• [RAW DATA]

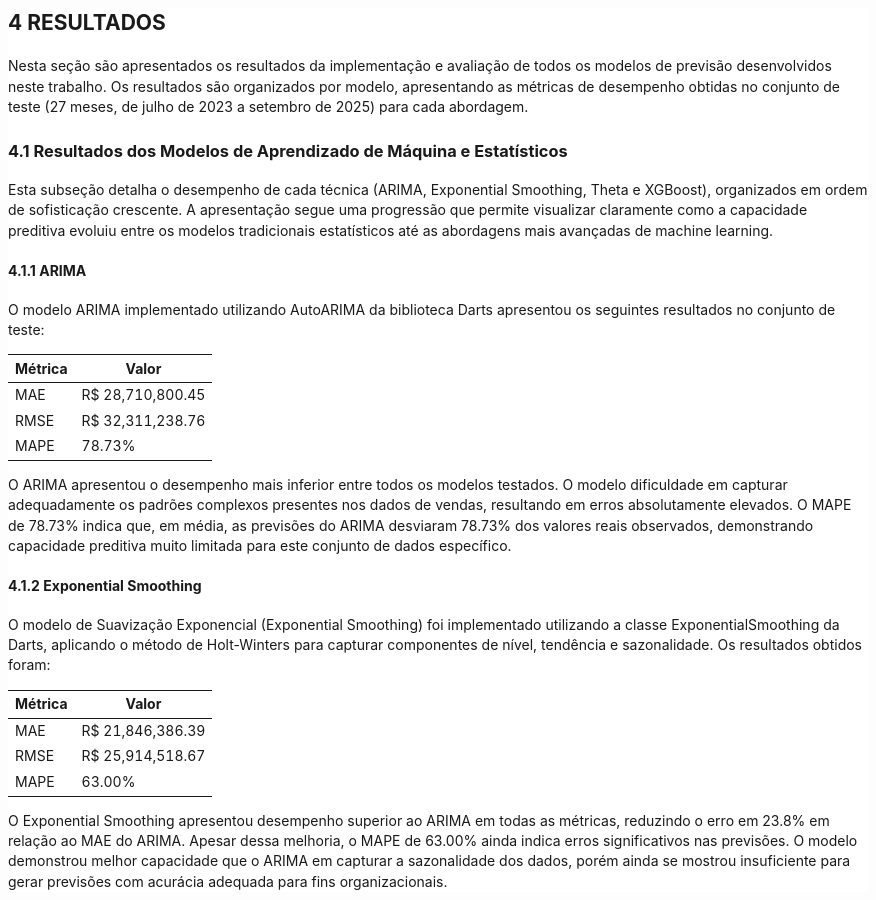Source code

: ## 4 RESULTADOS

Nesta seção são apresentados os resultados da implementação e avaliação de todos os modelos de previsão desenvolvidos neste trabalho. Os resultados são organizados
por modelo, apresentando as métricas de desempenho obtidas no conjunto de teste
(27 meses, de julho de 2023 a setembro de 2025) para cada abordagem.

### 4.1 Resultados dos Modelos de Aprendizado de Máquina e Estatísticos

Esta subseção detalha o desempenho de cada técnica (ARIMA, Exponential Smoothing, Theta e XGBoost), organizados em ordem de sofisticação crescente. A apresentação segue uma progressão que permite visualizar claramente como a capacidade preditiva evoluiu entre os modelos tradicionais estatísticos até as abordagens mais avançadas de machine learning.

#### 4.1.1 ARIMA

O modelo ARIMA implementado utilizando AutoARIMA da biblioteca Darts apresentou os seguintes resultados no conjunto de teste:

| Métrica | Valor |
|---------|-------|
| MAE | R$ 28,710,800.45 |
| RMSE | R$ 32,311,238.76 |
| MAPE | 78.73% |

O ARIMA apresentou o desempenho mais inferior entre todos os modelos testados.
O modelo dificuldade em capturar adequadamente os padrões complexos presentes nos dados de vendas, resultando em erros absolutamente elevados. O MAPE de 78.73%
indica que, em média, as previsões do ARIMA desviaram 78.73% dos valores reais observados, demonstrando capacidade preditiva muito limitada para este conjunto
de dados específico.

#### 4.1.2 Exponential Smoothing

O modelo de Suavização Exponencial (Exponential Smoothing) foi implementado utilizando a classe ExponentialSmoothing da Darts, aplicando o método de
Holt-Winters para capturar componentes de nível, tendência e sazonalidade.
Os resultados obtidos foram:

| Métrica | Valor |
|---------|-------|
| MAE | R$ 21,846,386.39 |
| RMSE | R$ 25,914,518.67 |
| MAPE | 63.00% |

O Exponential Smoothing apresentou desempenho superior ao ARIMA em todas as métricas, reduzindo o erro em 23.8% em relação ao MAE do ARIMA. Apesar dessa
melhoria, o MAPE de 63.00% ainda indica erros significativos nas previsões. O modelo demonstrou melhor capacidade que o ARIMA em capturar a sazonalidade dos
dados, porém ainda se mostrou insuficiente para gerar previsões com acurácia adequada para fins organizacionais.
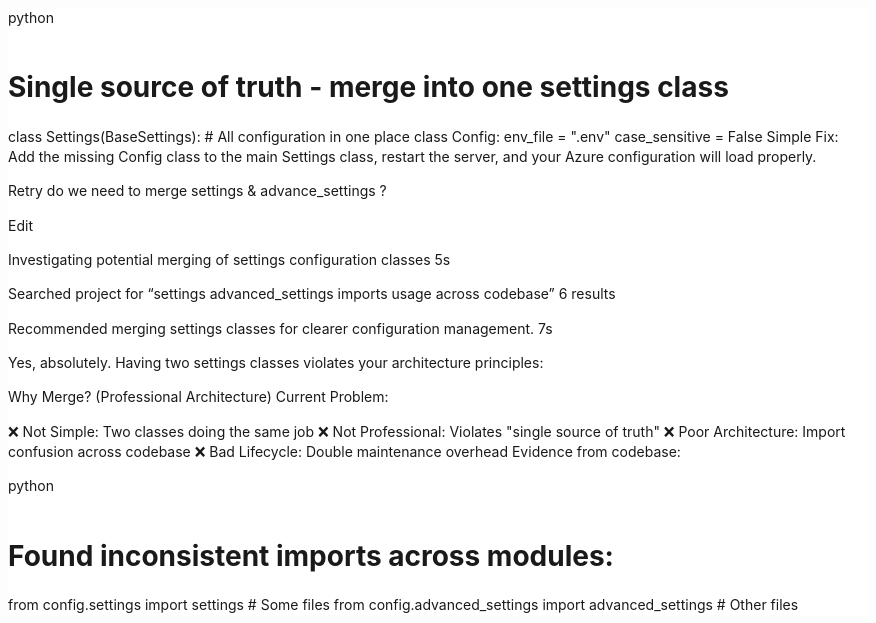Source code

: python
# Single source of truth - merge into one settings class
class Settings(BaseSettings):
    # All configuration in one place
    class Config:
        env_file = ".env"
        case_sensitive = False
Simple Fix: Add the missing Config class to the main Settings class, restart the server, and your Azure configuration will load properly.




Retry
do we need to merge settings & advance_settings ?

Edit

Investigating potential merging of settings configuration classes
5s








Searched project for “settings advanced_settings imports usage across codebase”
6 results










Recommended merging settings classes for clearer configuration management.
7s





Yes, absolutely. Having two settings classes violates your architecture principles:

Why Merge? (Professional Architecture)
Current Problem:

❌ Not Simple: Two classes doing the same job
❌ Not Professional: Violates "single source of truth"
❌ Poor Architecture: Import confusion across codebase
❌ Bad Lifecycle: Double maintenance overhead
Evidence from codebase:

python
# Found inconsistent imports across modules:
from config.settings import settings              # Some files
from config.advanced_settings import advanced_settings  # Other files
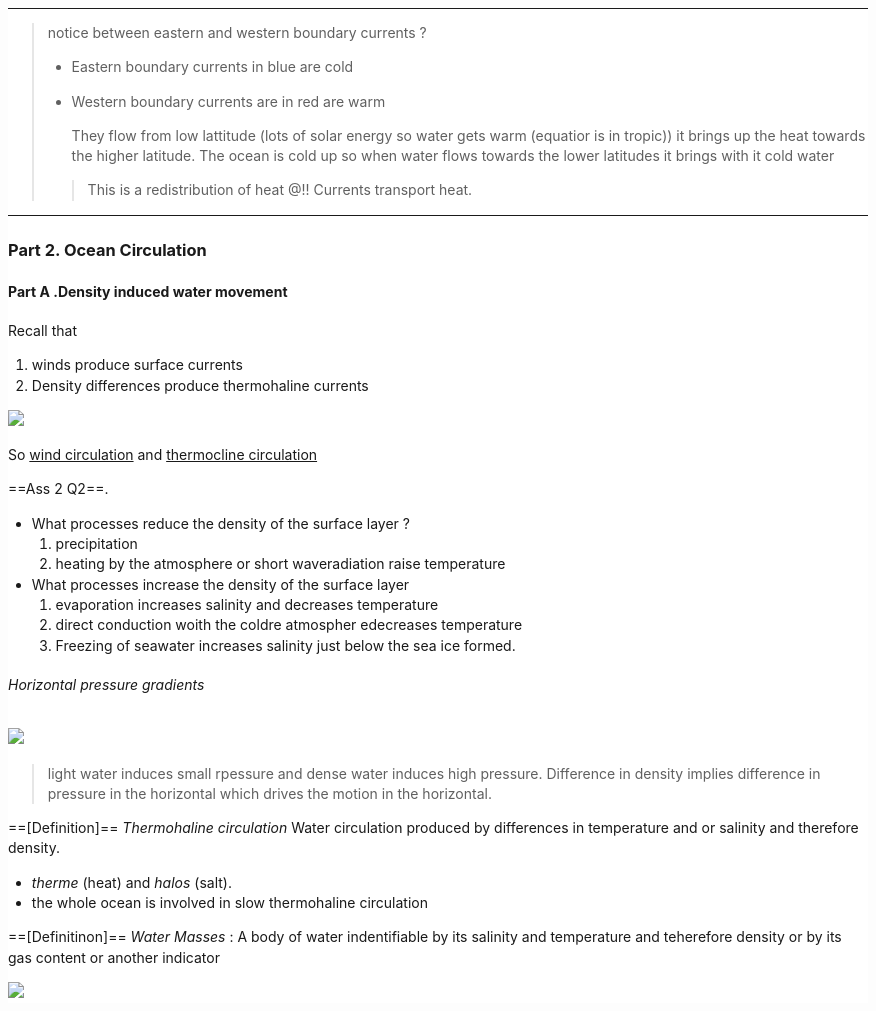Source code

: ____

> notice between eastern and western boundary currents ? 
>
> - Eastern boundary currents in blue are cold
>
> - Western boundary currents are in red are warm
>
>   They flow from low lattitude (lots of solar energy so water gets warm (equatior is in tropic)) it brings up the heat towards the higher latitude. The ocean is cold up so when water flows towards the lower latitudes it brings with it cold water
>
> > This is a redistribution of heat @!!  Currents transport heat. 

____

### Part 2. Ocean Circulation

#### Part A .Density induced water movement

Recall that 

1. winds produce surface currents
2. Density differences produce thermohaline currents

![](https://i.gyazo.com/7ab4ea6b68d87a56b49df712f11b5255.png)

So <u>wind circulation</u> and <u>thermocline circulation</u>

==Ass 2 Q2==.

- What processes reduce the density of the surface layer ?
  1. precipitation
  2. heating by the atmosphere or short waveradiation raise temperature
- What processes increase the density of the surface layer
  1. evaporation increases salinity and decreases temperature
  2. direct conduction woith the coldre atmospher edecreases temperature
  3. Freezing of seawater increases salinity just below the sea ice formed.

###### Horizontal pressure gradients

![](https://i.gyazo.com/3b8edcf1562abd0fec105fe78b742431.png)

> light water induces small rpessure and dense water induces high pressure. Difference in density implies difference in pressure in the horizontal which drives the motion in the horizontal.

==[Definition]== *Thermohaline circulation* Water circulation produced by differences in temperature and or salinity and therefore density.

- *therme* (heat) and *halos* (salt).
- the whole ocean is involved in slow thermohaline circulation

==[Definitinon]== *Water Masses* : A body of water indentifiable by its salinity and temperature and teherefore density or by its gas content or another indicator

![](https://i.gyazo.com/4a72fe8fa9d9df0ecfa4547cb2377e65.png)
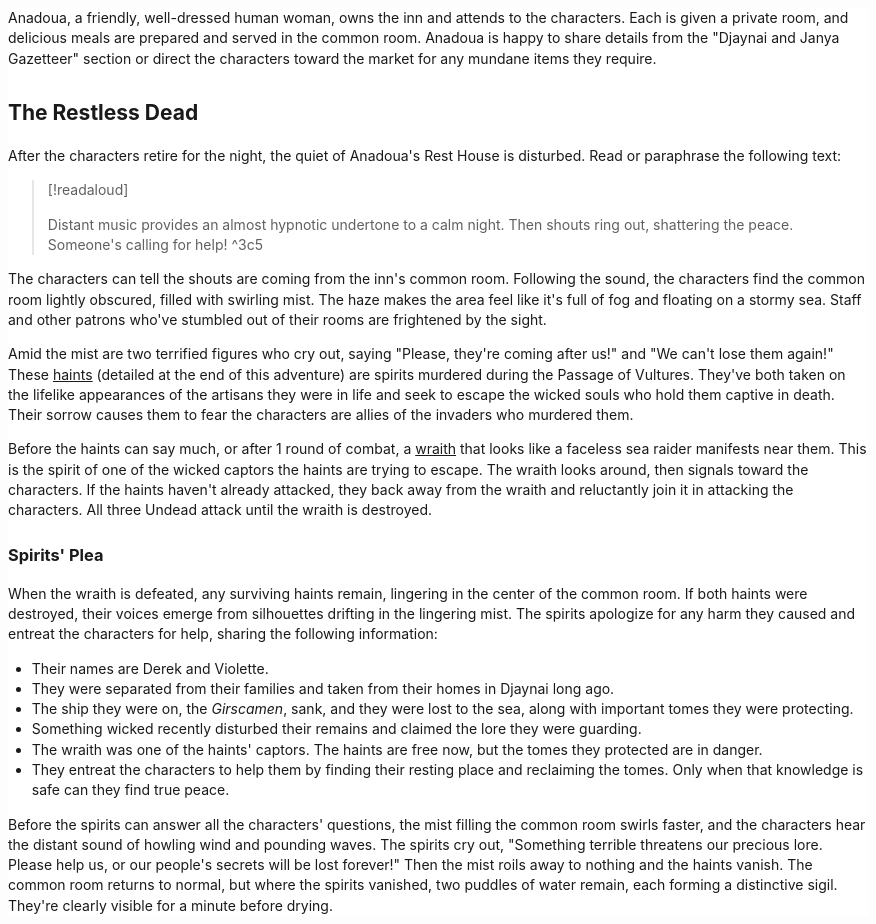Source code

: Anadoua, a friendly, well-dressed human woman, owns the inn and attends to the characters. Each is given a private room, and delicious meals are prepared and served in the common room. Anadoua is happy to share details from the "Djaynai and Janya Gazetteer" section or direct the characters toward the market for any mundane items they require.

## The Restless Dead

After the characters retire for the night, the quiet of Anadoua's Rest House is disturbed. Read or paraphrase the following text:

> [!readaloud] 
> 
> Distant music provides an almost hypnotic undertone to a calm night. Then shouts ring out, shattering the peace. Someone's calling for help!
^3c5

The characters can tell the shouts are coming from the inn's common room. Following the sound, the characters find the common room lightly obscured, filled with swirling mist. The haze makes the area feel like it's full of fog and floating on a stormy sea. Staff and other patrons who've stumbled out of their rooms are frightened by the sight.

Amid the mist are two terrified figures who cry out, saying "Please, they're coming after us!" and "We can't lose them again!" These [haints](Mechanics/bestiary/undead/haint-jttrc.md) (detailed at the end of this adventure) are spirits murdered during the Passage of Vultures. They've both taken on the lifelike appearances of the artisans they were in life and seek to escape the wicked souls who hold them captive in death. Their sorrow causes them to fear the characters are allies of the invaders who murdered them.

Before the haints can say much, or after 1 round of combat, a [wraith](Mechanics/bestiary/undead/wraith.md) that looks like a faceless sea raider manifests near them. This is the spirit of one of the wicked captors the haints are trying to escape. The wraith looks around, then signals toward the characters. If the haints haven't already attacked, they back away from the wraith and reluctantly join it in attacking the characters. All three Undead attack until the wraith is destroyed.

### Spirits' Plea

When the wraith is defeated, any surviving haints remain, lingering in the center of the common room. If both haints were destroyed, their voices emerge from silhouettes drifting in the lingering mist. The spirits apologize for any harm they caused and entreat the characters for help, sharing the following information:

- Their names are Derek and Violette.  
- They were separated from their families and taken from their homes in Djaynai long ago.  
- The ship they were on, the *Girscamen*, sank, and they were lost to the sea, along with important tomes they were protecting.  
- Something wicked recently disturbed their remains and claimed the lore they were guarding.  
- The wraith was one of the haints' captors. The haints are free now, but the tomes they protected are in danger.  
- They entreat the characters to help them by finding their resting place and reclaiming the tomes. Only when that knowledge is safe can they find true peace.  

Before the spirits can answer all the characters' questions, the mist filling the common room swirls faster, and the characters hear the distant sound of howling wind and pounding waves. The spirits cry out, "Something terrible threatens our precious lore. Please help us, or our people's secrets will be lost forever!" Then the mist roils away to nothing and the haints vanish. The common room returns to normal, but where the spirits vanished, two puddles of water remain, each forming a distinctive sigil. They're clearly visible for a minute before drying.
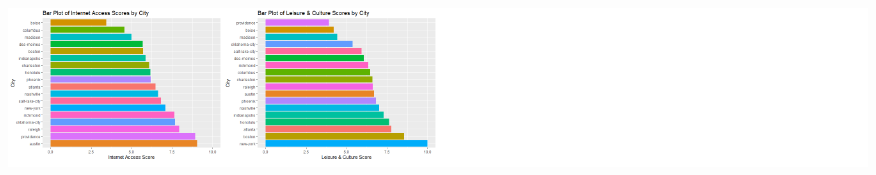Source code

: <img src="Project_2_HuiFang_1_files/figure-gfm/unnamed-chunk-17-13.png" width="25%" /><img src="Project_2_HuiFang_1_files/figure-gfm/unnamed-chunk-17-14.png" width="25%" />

• [EXERCISE]
What you return should match the material line for line, with the images removed.

• [WRITTEN RESPONSE]
Source code

: ## 4 RESULTADOS

Nesta seção são apresentados os resultados da implementação e avaliação de todos os modelos de previsão desenvolvidos neste trabalho. Os resultados são organizados
por modelo, apresentando as métricas de desempenho obtidas no conjunto de teste
(27 meses, de julho de 2023 a setembro de 2025) para cada abordagem.

### 4.1 Resultados dos Modelos de Aprendizado de Máquina e Estatísticos

Esta subseção detalha o desempenho de cada técnica (ARIMA, Exponential Smoothing, Theta e XGBoost), organizados em ordem de sofisticação crescente. A apresentação segue uma progressão que permite visualizar claramente como a capacidade preditiva evoluiu entre os modelos tradicionais estatísticos até as abordagens mais avançadas de machine learning.

#### 4.1.1 ARIMA

O modelo ARIMA implementado utilizando AutoARIMA da biblioteca Darts apresentou os seguintes resultados no conjunto de teste:

| Métrica | Valor |
|---------|-------|
| MAE | R$ 28,710,800.45 |
| RMSE | R$ 32,311,238.76 |
| MAPE | 78.73% |

O ARIMA apresentou o desempenho mais inferior entre todos os modelos testados.
O modelo dificuldade em capturar adequadamente os padrões complexos presentes nos dados de vendas, resultando em erros absolutamente elevados. O MAPE de 78.73%
indica que, em média, as previsões do ARIMA desviaram 78.73% dos valores reais observados, demonstrando capacidade preditiva muito limitada para este conjunto
de dados específico.

#### 4.1.2 Exponential Smoothing

O modelo de Suavização Exponencial (Exponential Smoothing) foi implementado utilizando a classe ExponentialSmoothing da Darts, aplicando o método de
Holt-Winters para capturar componentes de nível, tendência e sazonalidade.
Os resultados obtidos foram:

| Métrica | Valor |
|---------|-------|
| MAE | R$ 21,846,386.39 |
| RMSE | R$ 25,914,518.67 |
| MAPE | 63.00% |

O Exponential Smoothing apresentou desempenho superior ao ARIMA em todas as métricas, reduzindo o erro em 23.8% em relação ao MAE do ARIMA. Apesar dessa
melhoria, o MAPE de 63.00% ainda indica erros significativos nas previsões. O modelo demonstrou melhor capacidade que o ARIMA em capturar a sazonalidade dos
dados, porém ainda se mostrou insuficiente para gerar previsões com acurácia adequada para fins organizacionais.
Source code

: python
# Single source of truth - merge into one settings class
class Settings(BaseSettings):
    # All configuration in one place
    class Config:
        env_file = ".env"
        case_sensitive = False
Simple Fix: Add the missing Config class to the main Settings class, restart the server, and your Azure configuration will load properly.




Retry
do we need to merge settings & advance_settings ?

Edit

Investigating potential merging of settings configuration classes
5s








Searched project for “settings advanced_settings imports usage across codebase”
6 results










Recommended merging settings classes for clearer configuration management.
7s





Yes, absolutely. Having two settings classes violates your architecture principles:

Why Merge? (Professional Architecture)
Current Problem:

❌ Not Simple: Two classes doing the same job
❌ Not Professional: Violates "single source of truth"
❌ Poor Architecture: Import confusion across codebase
❌ Bad Lifecycle: Double maintenance overhead
Evidence from codebase:

python
# Found inconsistent imports across modules:
from config.settings import settings              # Some files
from config.advanced_settings import advanced_settings  # Other files
Source code

: ____

> notice between eastern and western boundary currents ? 
>
> - Eastern boundary currents in blue are cold
>
> - Western boundary currents are in red are warm
>
>   They flow from low lattitude (lots of solar energy so water gets warm (equatior is in tropic)) it brings up the heat towards the higher latitude. The ocean is cold up so when water flows towards the lower latitudes it brings with it cold water
>
> > This is a redistribution of heat @!!  Currents transport heat. 

____

### Part 2. Ocean Circulation

#### Part A .Density induced water movement

Recall that 

1. winds produce surface currents
2. Density differences produce thermohaline currents

![](https://i.gyazo.com/7ab4ea6b68d87a56b49df712f11b5255.png)

So <u>wind circulation</u> and <u>thermocline circulation</u>

==Ass 2 Q2==.

- What processes reduce the density of the surface layer ?
  1. precipitation
  2. heating by the atmosphere or short waveradiation raise temperature
- What processes increase the density of the surface layer
  1. evaporation increases salinity and decreases temperature
  2. direct conduction woith the coldre atmospher edecreases temperature
  3. Freezing of seawater increases salinity just below the sea ice formed.

###### Horizontal pressure gradients

![](https://i.gyazo.com/3b8edcf1562abd0fec105fe78b742431.png)

> light water induces small rpessure and dense water induces high pressure. Difference in density implies difference in pressure in the horizontal which drives the motion in the horizontal.

==[Definition]== *Thermohaline circulation* Water circulation produced by differences in temperature and or salinity and therefore density.

- *therme* (heat) and *halos* (salt).
- the whole ocean is involved in slow thermohaline circulation

==[Definitinon]== *Water Masses* : A body of water indentifiable by its salinity and temperature and teherefore density or by its gas content or another indicator

![](https://i.gyazo.com/4a72fe8fa9d9df0ecfa4547cb2377e65.png)
Source code

: Anadoua, a friendly, well-dressed human woman, owns the inn and attends to the characters. Each is given a private room, and delicious meals are prepared and served in the common room. Anadoua is happy to share details from the "Djaynai and Janya Gazetteer" section or direct the characters toward the market for any mundane items they require.

## The Restless Dead

After the characters retire for the night, the quiet of Anadoua's Rest House is disturbed. Read or paraphrase the following text:

> [!readaloud] 
> 
> Distant music provides an almost hypnotic undertone to a calm night. Then shouts ring out, shattering the peace. Someone's calling for help!
^3c5

The characters can tell the shouts are coming from the inn's common room. Following the sound, the characters find the common room lightly obscured, filled with swirling mist. The haze makes the area feel like it's full of fog and floating on a stormy sea. Staff and other patrons who've stumbled out of their rooms are frightened by the sight.

Amid the mist are two terrified figures who cry out, saying "Please, they're coming after us!" and "We can't lose them again!" These [haints](Mechanics/bestiary/undead/haint-jttrc.md) (detailed at the end of this adventure) are spirits murdered during the Passage of Vultures. They've both taken on the lifelike appearances of the artisans they were in life and seek to escape the wicked souls who hold them captive in death. Their sorrow causes them to fear the characters are allies of the invaders who murdered them.

Before the haints can say much, or after 1 round of combat, a [wraith](Mechanics/bestiary/undead/wraith.md) that looks like a faceless sea raider manifests near them. This is the spirit of one of the wicked captors the haints are trying to escape. The wraith looks around, then signals toward the characters. If the haints haven't already attacked, they back away from the wraith and reluctantly join it in attacking the characters. All three Undead attack until the wraith is destroyed.

### Spirits' Plea

When the wraith is defeated, any surviving haints remain, lingering in the center of the common room. If both haints were destroyed, their voices emerge from silhouettes drifting in the lingering mist. The spirits apologize for any harm they caused and entreat the characters for help, sharing the following information:

- Their names are Derek and Violette.  
- They were separated from their families and taken from their homes in Djaynai long ago.  
- The ship they were on, the *Girscamen*, sank, and they were lost to the sea, along with important tomes they were protecting.  
- Something wicked recently disturbed their remains and claimed the lore they were guarding.  
- The wraith was one of the haints' captors. The haints are free now, but the tomes they protected are in danger.  
- They entreat the characters to help them by finding their resting place and reclaiming the tomes. Only when that knowledge is safe can they find true peace.  

Before the spirits can answer all the characters' questions, the mist filling the common room swirls faster, and the characters hear the distant sound of howling wind and pounding waves. The spirits cry out, "Something terrible threatens our precious lore. Please help us, or our people's secrets will be lost forever!" Then the mist roils away to nothing and the haints vanish. The common room returns to normal, but where the spirits vanished, two puddles of water remain, each forming a distinctive sigil. They're clearly visible for a minute before drying.
Source code

: <img src="Project_2_HuiFang_1_files/figure-gfm/unnamed-chunk-17-13.png" width="25%" /><img src="Project_2_HuiFang_1_files/figure-gfm/unnamed-chunk-17-14.png" width="25%" />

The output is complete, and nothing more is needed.